La mort brutale de Forough Farrokhzad, à la suite d’un accident de voiture, la plonge dans un long deuil. Elle la considérait comme la femme la plus vraie et dépourvue de tout artifice. En 1986, elle écrira dans ses Notes : « Une chose dont je suis fière dans ma vie est l’amitié avec Forough et l’estime que je lui portais. »
Séjourne à Paris dans le cadre d’une année sabbatique pendant laquelle elle travaille avec Gustave Singier à l’École des beaux-arts de Paris pour développer une méthode de pédagogie de l’art. Est témoin des émeutes de Mai 68 à Paris. Elle se souvient du jour où elle se trouvait au Select avec ses amis artistes Bahman Mohasses et Hossein Zenderoudi : elle ressentit une inquiétude soudaine et demanda à ses amis de quitter les lieux. Peu après leur départ, il y eut une explosion.
Behjat Sadr et sa fille Mitra, âgée de 3 mois
1964
1969-1979
Développe davantage l’aspect expérimental de son œuvre. Dirige le département d’arts plastiques à l’université de Téhéran. Son travail sera présenté dans le quatrième volume de l’ouvrage L’Art abstrait de Michel Seuphor et Michel Ragon (éditions Maeght, Paris, 1974).

§ **Lignes de données**:
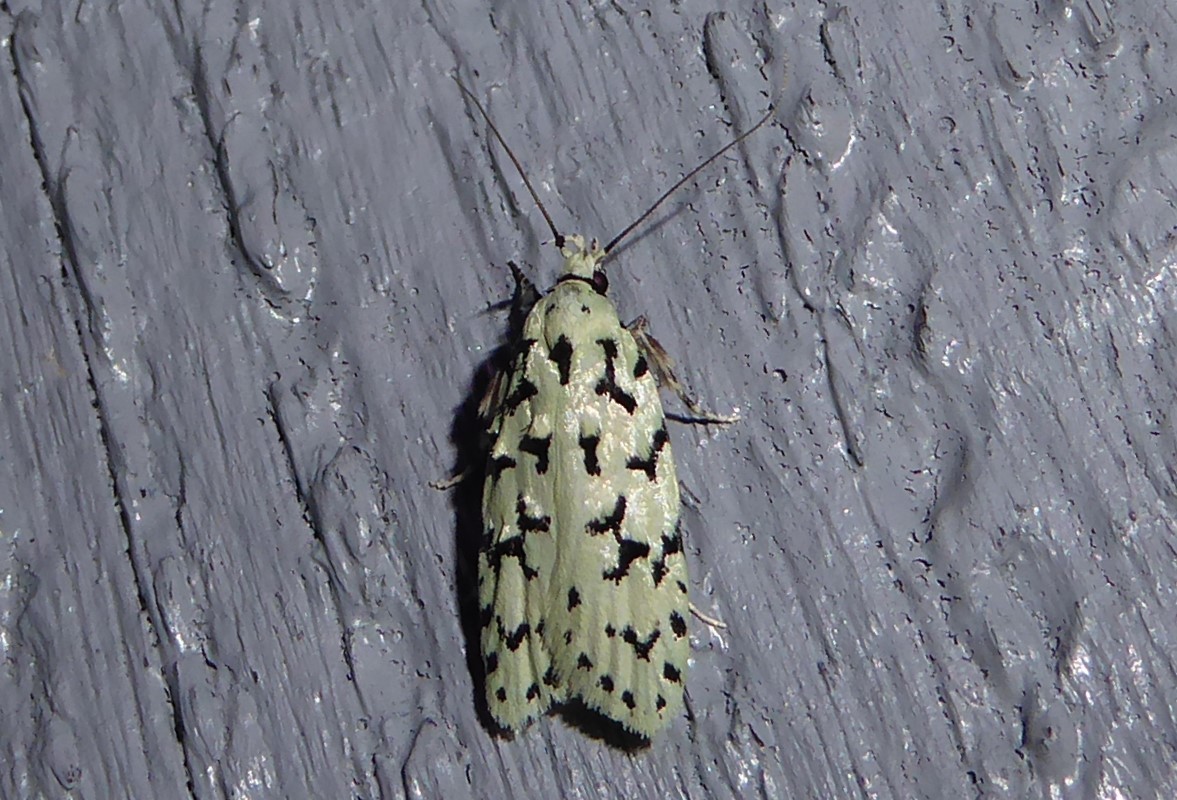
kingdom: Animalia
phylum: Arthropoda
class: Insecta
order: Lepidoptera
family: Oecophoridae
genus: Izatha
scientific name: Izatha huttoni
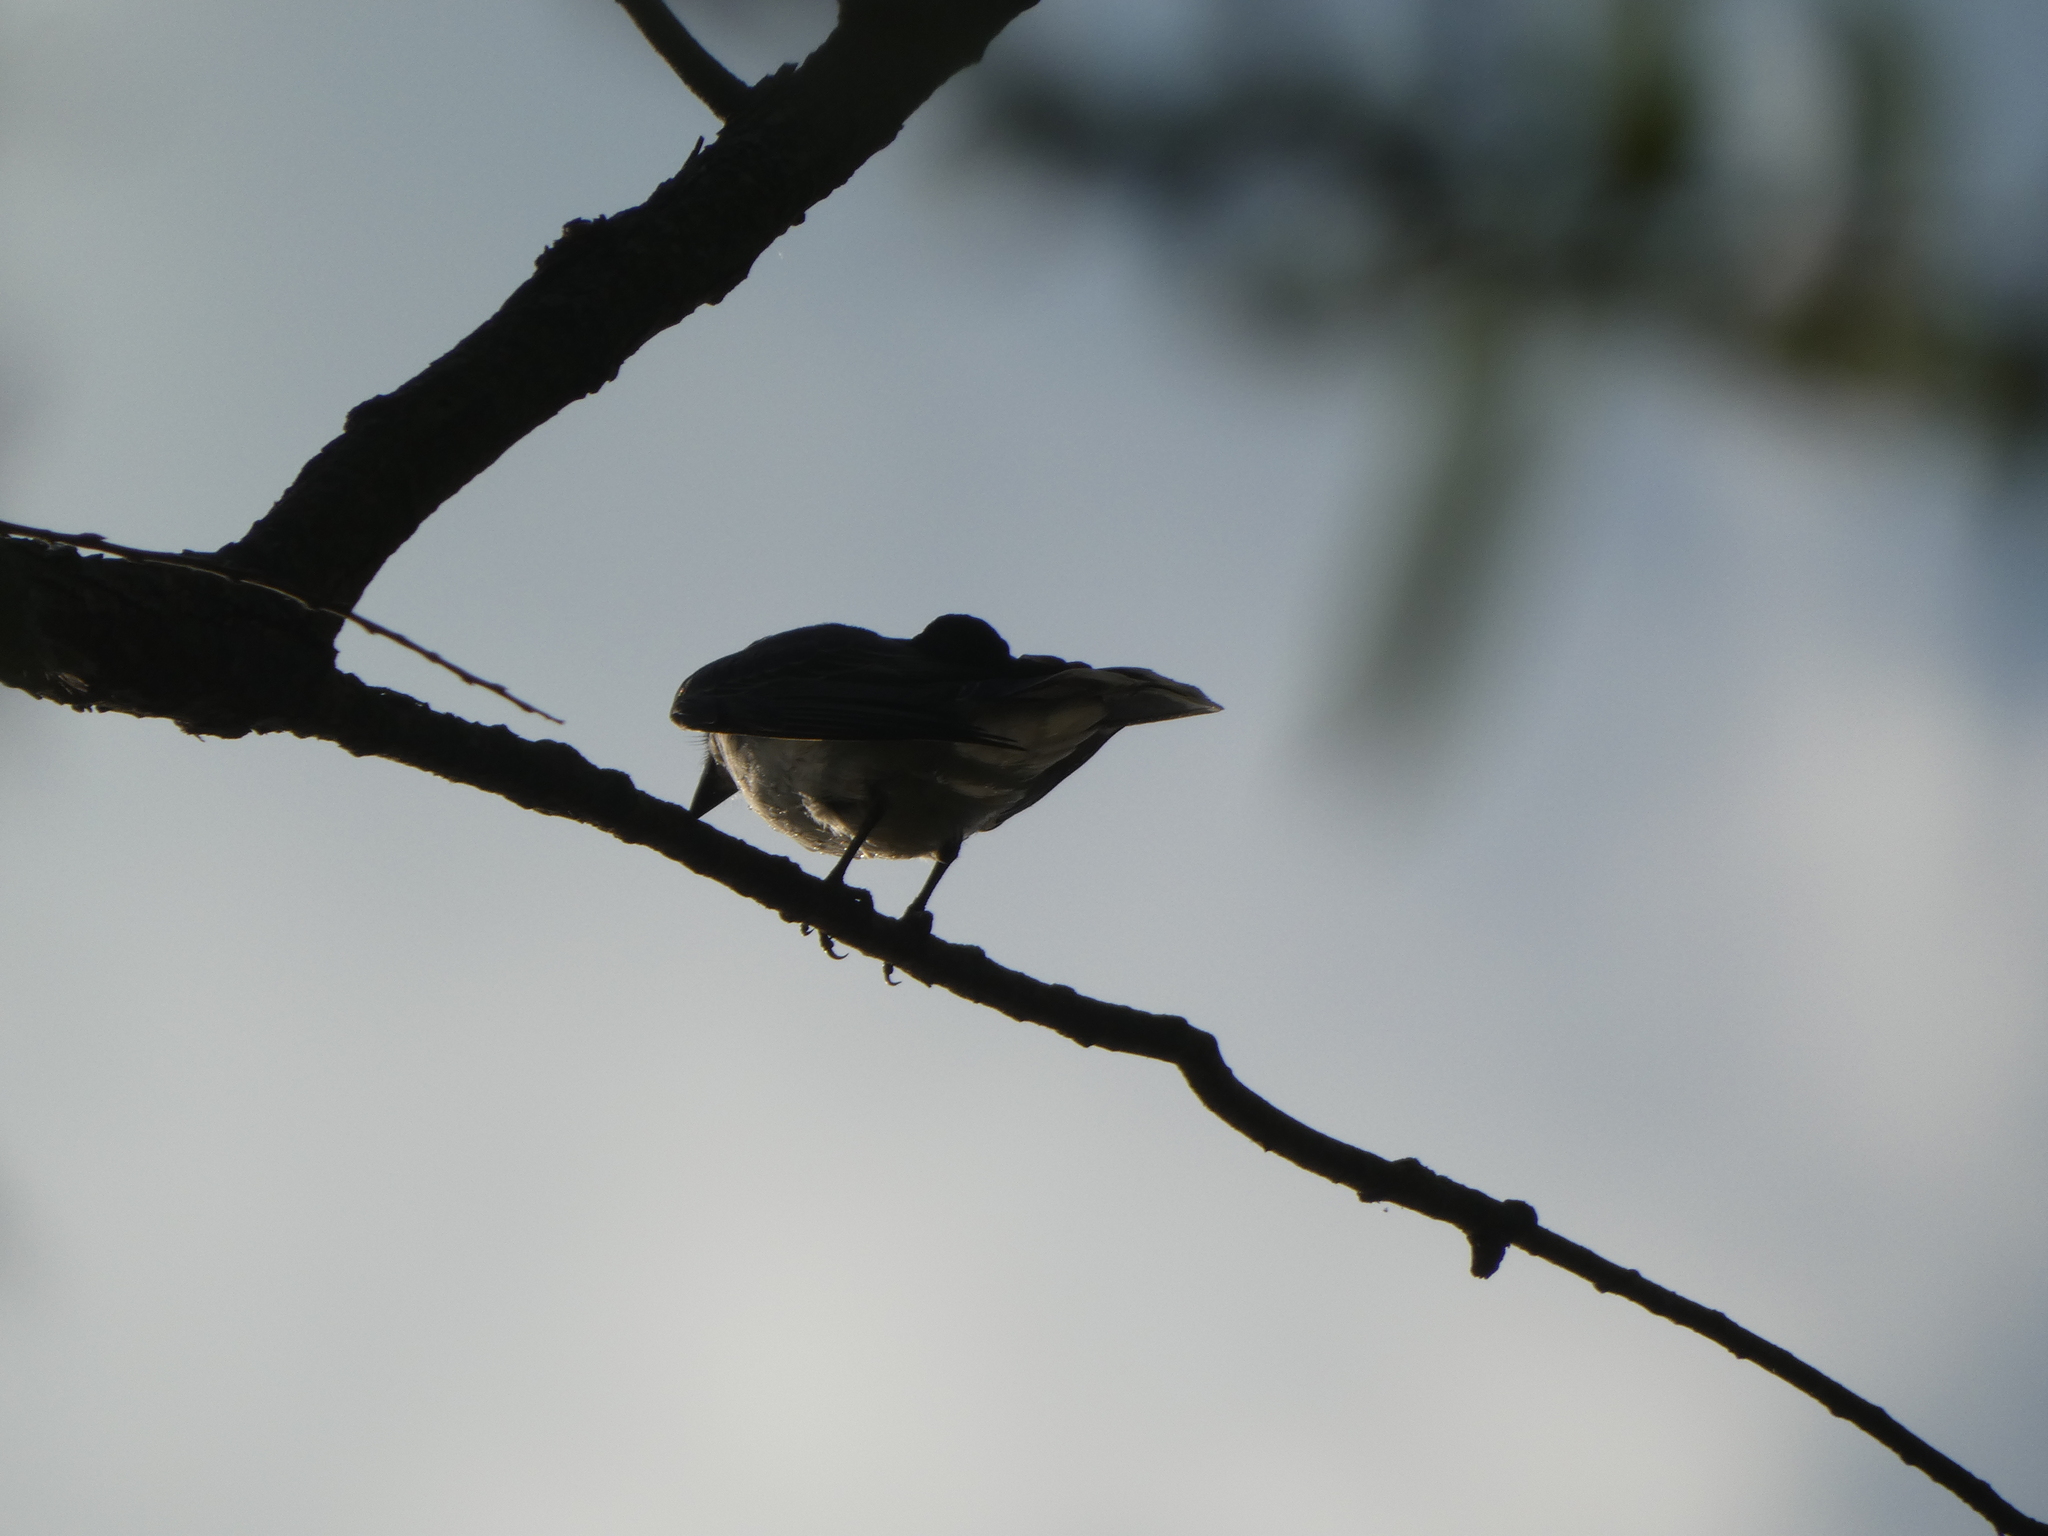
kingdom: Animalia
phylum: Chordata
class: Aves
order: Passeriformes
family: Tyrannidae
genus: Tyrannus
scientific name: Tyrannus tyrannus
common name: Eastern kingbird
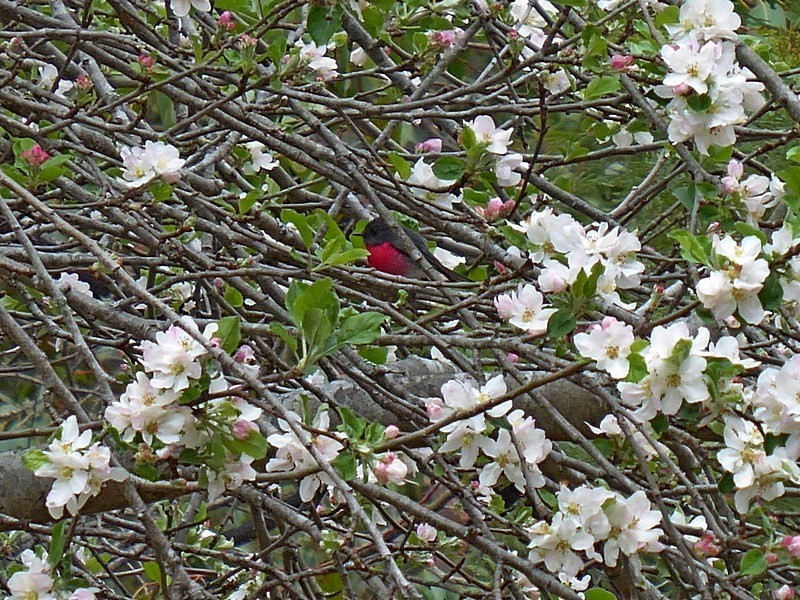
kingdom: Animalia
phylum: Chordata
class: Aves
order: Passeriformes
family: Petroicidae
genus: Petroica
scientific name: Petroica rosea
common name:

§ **À faire**:
**A)** Recopiez mot pour mot le passage du texte sur Behjat Sadr qui va de « Behjat Sadr et » à « Maeght, Paris, 1974). », ces deux bouts compris.
**B)** Résumez sous forme de liste le paragraphe du texte sur Behjat Sadr qui commence par « Séjourne à Paris », en gardant les faits principaux.
**C)** Poursuivez le texte sur Behjat Sadr à partir de sa dernière phrase.

§ **Réponses**:
**A)**
Behjat Sadr et sa fille Mitra, âgée de 3 mois
1964
1969-1979
Développe davantage l’aspect expérimental de son œuvre. Dirige le département d’arts plastiques à l’université de Téhéran. Son travail sera présenté dans le quatrième volume de l’ouvrage L’Art abstrait de Michel Seuphor et Michel Ragon (éditions Maeght, Paris, 1974).

**B)**
- Année sabbatique à Paris, où elle travaille avec Gustave Singier à l'École des beaux-arts pour développer une méthode de pédagogie de l'art.
- Témoin des émeutes de Mai 68.
- Au Select avec Bahman Mohasses et Hossein Zenderoudi, elle ressent une inquiétude soudaine et leur demande de partir. Peu après, une explosion a lieu.

**C)**
Seconde année sabbatique à Paris en 1974-1975. Année fructueuse avec une forte production et un élargissement du champ de ses investigations plastiques. Les œuvres réalisées ultérieurement garderont les traces des expérimentations de cette période. Réalisation de peintures sur aluminium. Behjat vit et observe attentivement l’avènement de la révolution et les changements dans la société iranienne. La période 1974-1979 correspond sans doute à la période la plus riche et la plus aboutie de sa peinture. Après cette période, elle ne produit quasiment plus de peintures en grand format.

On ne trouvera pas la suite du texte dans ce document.